Top of PASSAGE
DECEMBER 1991 - VOLUME 12 - NUMBER 12
B E H I N D T H E L I N E S
Blocking the Banks
A coalition of Swiss non-governmental organizations, including labor, women's and church groups, as well as the Swiss Social Democratic party, has launched a campaign designed to force a national referendum vote on Switzerland's joining the International Monetary Fund (IMF) and the World Bank. In September 1991, the Swiss Parliament passed a bill to join the institutions.
Opponents of the parliamentary proposal have until January 13, 1992 to collect the 50,000 signatures needed to force a vote on the bill; the vote would most likely take place in May 1992. The coalition has set up 20 regional referendum committees to collect signatures and to hold public debates on the issue.
The referendum was proposed to oppose what the coalition describes as the undemocratic and exploitative policies of the IMF and the World Bank in indebted Third World nations, and the role that Swiss banks have played in the international debt crisis. The coalition is working to develop alternatives to Switzerland's joining the international lending institutions which would include measures to stem capital flight from the Third World to Switzerland and to promote global debt cancellation.
Bottom of PASSAGE
Top of EXERCISE DATA
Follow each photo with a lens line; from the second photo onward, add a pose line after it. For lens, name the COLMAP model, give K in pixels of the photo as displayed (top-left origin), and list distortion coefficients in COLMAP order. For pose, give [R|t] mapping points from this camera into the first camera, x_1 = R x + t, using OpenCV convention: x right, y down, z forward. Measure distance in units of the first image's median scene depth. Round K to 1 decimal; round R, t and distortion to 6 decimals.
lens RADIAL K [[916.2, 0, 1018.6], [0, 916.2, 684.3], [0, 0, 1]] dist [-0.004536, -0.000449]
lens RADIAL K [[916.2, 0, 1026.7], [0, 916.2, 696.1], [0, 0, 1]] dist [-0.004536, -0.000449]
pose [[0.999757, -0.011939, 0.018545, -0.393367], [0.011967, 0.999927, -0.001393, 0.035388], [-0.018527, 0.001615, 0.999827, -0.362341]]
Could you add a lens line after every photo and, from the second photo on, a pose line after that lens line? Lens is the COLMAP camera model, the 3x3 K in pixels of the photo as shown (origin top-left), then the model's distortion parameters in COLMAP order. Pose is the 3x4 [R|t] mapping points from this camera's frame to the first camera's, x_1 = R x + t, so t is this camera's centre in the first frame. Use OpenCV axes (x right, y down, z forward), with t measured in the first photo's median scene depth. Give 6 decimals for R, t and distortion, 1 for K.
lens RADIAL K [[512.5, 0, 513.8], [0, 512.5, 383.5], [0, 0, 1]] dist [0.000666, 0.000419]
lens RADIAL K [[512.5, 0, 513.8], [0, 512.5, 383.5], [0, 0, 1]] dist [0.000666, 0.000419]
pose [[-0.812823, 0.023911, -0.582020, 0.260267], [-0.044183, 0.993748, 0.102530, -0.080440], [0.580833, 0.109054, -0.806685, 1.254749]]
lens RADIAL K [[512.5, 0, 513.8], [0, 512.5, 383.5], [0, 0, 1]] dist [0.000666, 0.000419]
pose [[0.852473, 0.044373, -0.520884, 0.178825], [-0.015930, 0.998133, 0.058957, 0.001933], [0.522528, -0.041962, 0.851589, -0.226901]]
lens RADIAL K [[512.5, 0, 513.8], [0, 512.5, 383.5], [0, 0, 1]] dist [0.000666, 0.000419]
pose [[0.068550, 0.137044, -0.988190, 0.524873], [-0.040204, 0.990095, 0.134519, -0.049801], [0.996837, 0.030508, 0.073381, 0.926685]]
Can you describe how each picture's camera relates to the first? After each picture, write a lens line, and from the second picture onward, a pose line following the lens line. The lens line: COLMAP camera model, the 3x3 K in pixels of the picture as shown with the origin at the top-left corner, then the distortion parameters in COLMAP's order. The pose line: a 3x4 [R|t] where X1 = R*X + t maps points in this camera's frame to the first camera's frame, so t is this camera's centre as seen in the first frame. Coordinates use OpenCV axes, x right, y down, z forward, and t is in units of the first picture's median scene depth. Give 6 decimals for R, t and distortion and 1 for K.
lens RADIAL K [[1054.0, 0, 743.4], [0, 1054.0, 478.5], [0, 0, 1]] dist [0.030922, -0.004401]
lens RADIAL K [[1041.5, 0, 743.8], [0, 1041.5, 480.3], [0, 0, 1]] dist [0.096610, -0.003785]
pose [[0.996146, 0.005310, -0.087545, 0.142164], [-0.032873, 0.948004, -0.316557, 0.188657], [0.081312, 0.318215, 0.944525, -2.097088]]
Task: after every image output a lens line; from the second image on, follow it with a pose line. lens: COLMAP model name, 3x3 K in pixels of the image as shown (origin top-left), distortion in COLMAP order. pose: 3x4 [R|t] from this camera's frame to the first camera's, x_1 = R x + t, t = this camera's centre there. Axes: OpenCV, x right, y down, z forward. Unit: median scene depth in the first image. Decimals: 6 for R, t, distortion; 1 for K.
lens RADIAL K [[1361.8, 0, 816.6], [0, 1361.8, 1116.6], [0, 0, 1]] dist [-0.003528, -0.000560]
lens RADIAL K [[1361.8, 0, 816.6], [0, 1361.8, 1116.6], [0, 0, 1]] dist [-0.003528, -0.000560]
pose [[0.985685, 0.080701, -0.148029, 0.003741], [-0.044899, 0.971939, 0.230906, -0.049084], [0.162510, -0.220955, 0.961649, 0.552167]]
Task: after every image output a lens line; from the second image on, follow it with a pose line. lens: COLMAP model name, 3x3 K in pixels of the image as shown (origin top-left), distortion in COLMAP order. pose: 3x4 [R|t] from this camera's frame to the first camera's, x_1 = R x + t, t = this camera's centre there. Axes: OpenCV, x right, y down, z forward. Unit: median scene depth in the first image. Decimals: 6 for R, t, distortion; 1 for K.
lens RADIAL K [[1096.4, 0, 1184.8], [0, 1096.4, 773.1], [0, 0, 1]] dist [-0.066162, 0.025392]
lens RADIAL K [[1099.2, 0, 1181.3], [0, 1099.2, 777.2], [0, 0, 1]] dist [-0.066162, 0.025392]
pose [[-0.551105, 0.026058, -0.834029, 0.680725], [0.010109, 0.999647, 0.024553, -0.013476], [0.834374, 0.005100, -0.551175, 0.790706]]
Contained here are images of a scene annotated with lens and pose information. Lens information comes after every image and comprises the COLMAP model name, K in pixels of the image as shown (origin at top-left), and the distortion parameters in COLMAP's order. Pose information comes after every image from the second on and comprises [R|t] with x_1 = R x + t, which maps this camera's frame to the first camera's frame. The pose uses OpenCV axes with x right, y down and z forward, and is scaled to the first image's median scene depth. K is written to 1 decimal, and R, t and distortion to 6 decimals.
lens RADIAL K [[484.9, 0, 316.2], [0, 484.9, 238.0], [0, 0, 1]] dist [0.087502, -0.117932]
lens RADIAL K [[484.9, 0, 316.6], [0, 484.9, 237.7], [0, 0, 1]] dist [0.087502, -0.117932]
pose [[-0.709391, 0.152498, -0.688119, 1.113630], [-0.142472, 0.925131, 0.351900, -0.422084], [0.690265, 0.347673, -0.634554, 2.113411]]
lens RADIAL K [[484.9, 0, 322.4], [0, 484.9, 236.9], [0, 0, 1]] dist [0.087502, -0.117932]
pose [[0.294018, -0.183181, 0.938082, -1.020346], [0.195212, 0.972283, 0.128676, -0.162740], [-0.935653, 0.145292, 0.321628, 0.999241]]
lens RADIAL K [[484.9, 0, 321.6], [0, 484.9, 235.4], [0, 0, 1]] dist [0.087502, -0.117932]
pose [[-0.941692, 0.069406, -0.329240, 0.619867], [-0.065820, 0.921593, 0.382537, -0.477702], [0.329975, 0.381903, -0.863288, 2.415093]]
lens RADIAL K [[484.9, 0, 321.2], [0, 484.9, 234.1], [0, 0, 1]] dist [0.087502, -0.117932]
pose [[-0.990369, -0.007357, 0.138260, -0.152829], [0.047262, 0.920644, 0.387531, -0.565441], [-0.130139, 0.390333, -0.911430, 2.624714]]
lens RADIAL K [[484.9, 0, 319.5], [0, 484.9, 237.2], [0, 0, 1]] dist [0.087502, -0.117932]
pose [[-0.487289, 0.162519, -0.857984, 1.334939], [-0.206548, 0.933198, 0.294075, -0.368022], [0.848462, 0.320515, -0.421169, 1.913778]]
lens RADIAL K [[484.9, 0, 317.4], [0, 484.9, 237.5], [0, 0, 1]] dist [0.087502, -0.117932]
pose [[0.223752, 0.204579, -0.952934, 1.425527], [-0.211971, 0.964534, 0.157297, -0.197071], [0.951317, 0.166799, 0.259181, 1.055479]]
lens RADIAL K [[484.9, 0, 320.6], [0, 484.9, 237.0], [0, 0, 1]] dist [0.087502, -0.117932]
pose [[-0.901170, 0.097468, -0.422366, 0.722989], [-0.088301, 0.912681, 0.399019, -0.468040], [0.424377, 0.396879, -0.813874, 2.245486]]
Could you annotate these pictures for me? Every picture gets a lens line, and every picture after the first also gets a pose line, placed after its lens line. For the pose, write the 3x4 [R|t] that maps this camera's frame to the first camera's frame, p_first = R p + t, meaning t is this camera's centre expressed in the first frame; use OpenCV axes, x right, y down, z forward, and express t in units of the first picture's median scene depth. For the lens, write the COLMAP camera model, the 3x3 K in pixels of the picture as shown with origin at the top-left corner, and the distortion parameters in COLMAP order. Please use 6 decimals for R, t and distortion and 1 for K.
Bottom of EXERCISE DATA
§ **PARTS OF THE EXERCISE**
[a] From the Swiss referendum article above, set down the passage from "DECEMBER 1991 - VOLUME" up to and including "join the institutions." word for word.
[b] Condense the paragraph of the "Blocking the Banks" text that begins "Opponents of the parliamentary proposal" into a single shorter sentence that keeps its main facts.

§ **RESULTS IN ORDER**
[a]
DECEMBER 1991 - VOLUME 12 - NUMBER 12
B E H I N D T H E L I N E S
Blocking the Banks
A coalition of Swiss non-governmental organizations, including labor, women's and church groups, as well as the Swiss Social Democratic party, has launched a campaign designed to force a national referendum vote on Switzerland's joining the International Monetary Fund (IMF) and the World Bank. In September 1991, the Swiss Parliament passed a bill to join the institutions.

[b] To force a vote on the bill, which would likely be held in May 1992, opponents must collect 50,000 signatures by January 13, 1992, and the coalition has formed 20 regional referendum committees to gather signatures and hold public debates.